▸ Given material:
--- START ---

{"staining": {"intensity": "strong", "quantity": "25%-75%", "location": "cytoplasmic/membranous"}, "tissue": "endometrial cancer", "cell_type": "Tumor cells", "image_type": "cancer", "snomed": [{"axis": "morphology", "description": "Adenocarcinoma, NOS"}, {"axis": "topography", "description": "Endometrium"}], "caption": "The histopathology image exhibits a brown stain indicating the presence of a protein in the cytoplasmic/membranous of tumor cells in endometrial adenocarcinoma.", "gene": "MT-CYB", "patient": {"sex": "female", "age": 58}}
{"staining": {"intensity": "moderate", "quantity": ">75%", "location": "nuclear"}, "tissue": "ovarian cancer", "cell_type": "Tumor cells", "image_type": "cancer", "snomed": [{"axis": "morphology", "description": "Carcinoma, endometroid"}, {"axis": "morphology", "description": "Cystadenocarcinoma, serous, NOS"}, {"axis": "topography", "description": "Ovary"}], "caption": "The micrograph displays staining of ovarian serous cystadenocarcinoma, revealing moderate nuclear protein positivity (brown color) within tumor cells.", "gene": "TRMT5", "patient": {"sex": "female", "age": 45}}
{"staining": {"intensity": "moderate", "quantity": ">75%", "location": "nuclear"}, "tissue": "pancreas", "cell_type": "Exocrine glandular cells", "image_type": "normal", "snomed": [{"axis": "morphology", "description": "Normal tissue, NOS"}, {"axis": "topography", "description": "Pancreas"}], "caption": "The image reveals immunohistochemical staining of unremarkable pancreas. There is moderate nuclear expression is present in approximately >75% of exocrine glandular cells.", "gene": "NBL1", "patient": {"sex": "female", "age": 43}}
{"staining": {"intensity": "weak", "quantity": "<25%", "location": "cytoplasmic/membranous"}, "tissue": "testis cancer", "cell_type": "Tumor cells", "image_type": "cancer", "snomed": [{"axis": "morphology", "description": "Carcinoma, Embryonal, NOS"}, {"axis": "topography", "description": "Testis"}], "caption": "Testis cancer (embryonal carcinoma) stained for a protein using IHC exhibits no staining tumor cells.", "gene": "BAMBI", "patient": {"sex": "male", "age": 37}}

--- END ---

▸ Problem details: Retype the data. Keep every word as it stands.

▸ Task result:
{"staining": {"intensity": "strong", "quantity": "25%-75%", "location": "cytoplasmic/membranous"}, "tissue": "endometrial cancer", "cell_type": "Tumor cells", "image_type": "cancer", "snomed": [{"axis": "morphology", "description": "Adenocarcinoma, NOS"}, {"axis": "topography", "description": "Endometrium"}], "caption": "The histopathology image exhibits a brown stain indicating the presence of a protein in the cytoplasmic/membranous of tumor cells in endometrial adenocarcinoma.", "gene": "MT-CYB", "patient": {"sex": "female", "age": 58}}
{"staining": {"intensity": "moderate", "quantity": ">75%", "location": "nuclear"}, "tissue": "ovarian cancer", "cell_type": "Tumor cells", "image_type": "cancer", "snomed": [{"axis": "morphology", "description": "Carcinoma, endometroid"}, {"axis": "morphology", "description": "Cystadenocarcinoma, serous, NOS"}, {"axis": "topography", "description": "Ovary"}], "caption": "The micrograph displays staining of ovarian serous cystadenocarcinoma, revealing moderate nuclear protein positivity (brown color) within tumor cells.", "gene": "TRMT5", "patient": {"sex": "female", "age": 45}}
{"staining": {"intensity": "moderate", "quantity": ">75%", "location": "nuclear"}, "tissue": "pancreas", "cell_type": "Exocrine glandular cells", "image_type": "normal", "snomed": [{"axis": "morphology", "description": "Normal tissue, NOS"}, {"axis": "topography", "description": "Pancreas"}], "caption": "The image reveals immunohistochemical staining of unremarkable pancreas. There is moderate nuclear expression is present in approximately >75% of exocrine glandular cells.", "gene": "NBL1", "patient": {"sex": "female", "age": 43}}
{"staining": {"intensity": "weak", "quantity": "<25%", "location": "cytoplasmic/membranous"}, "tissue": "testis cancer", "cell_type": "Tumor cells", "image_type": "cancer", "snomed": [{"axis": "morphology", "description": "Carcinoma, Embryonal, NOS"}, {"axis": "topography", "description": "Testis"}], "caption": "Testis cancer (embryonal carcinoma) stained for a protein using IHC exhibits no staining tumor cells.", "gene": "BAMBI", "patient": {"sex": "male", "age": 37}}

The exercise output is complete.